**WHAT IS NEEDED**
Copy every record that appears below, exactly as it stands.

Stored data:
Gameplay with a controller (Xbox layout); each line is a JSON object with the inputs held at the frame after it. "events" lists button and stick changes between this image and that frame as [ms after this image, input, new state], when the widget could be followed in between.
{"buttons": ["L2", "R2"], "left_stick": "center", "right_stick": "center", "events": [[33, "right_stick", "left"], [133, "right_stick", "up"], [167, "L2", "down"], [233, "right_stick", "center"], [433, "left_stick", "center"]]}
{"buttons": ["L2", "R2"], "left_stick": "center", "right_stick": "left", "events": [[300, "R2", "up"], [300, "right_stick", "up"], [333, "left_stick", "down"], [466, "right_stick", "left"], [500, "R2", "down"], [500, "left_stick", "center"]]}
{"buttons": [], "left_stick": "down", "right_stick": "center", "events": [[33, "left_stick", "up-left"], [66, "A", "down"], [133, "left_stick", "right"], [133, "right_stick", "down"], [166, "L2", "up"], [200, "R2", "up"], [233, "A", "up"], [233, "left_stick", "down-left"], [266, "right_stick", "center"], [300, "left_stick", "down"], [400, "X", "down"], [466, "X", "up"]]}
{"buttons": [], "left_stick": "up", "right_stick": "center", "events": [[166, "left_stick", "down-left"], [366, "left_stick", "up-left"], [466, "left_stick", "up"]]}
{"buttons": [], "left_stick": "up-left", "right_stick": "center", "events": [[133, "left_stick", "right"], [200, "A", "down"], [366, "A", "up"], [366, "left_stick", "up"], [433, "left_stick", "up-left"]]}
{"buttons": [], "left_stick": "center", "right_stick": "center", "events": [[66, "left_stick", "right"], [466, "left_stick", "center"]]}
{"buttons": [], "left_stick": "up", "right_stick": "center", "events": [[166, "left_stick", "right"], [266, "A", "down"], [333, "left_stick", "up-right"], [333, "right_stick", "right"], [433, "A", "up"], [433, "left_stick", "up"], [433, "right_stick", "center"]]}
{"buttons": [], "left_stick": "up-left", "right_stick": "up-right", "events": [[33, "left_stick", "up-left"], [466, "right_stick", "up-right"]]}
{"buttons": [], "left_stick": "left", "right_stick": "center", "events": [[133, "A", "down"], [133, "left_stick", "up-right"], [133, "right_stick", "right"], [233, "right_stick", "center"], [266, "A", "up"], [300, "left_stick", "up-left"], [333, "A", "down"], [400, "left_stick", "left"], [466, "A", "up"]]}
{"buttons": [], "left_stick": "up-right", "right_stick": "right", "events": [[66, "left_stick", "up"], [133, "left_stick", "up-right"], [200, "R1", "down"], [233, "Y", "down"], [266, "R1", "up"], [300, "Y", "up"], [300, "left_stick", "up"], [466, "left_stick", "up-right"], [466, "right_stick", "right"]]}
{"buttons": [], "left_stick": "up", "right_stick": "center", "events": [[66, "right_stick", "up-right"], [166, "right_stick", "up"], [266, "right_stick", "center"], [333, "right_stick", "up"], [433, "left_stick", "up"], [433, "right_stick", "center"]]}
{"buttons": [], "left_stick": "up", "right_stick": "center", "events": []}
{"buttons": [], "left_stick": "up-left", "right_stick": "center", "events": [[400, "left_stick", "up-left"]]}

**WRITTEN RESPONSE**
Gameplay with a controller (Xbox layout); each line is a JSON object with the inputs held at the frame after it. "events" lists button and stick changes between this image and that frame as [ms after this image, input, new state], when the widget could be followed in between.
{"buttons": ["L2", "R2"], "left_stick": "center", "right_stick": "center", "events": [[33, "right_stick", "left"], [133, "right_stick", "up"], [167, "L2", "down"], [233, "right_stick", "center"], [433, "left_stick", "center"]]}
{"buttons": ["L2", "R2"], "left_stick": "center", "right_stick": "left", "events": [[300, "R2", "up"], [300, "right_stick", "up"], [333, "left_stick", "down"], [466, "right_stick", "left"], [500, "R2", "down"], [500, "left_stick", "center"]]}
{"buttons": [], "left_stick": "down", "right_stick": "center", "events": [[33, "left_stick", "up-left"], [66, "A", "down"], [133, "left_stick", "right"], [133, "right_stick", "down"], [166, "L2", "up"], [200, "R2", "up"], [233, "A", "up"], [233, "left_stick", "down-left"], [266, "right_stick", "center"], [300, "left_stick", "down"], [400, "X", "down"], [466, "X", "up"]]}
{"buttons": [], "left_stick": "up", "right_stick": "center", "events": [[166, "left_stick", "down-left"], [366, "left_stick", "up-left"], [466, "left_stick", "up"]]}
{"buttons": [], "left_stick": "up-left", "right_stick": "center", "events": [[133, "left_stick", "right"], [200, "A", "down"], [366, "A", "up"], [366, "left_stick", "up"], [433, "left_stick", "up-left"]]}
{"buttons": [], "left_stick": "center", "right_stick": "center", "events": [[66, "left_stick", "right"], [466, "left_stick", "center"]]}
{"buttons": [], "left_stick": "up", "right_stick": "center", "events": [[166, "left_stick", "right"], [266, "A", "down"], [333, "left_stick", "up-right"], [333, "right_stick", "right"], [433, "A", "up"], [433, "left_stick", "up"], [433, "right_stick", "center"]]}
{"buttons": [], "left_stick": "up-left", "right_stick": "up-right", "events": [[33, "left_stick", "up-left"], [466, "right_stick", "up-right"]]}
{"buttons": [], "left_stick": "left", "right_stick": "center", "events": [[133, "A", "down"], [133, "left_stick", "up-right"], [133, "right_stick", "right"], [233, "right_stick", "center"], [266, "A", "up"], [300, "left_stick", "up-left"], [333, "A", "down"], [400, "left_stick", "left"], [466, "A", "up"]]}
{"buttons": [], "left_stick": "up-right", "right_stick": "right", "events": [[66, "left_stick", "up"], [133, "left_stick", "up-right"], [200, "R1", "down"], [233, "Y", "down"], [266, "R1", "up"], [300, "Y", "up"], [300, "left_stick", "up"], [466, "left_stick", "up-right"], [466, "right_stick", "right"]]}
{"buttons": [], "left_stick": "up", "right_stick": "center", "events": [[66, "right_stick", "up-right"], [166, "right_stick", "up"], [266, "right_stick", "center"], [333, "right_stick", "up"], [433, "left_stick", "up"], [433, "right_stick", "center"]]}
{"buttons": [], "left_stick": "up", "right_stick": "center", "events": []}
{"buttons": [], "left_stick": "up-left", "right_stick": "center", "events": [[400, "left_stick", "up-left"]]}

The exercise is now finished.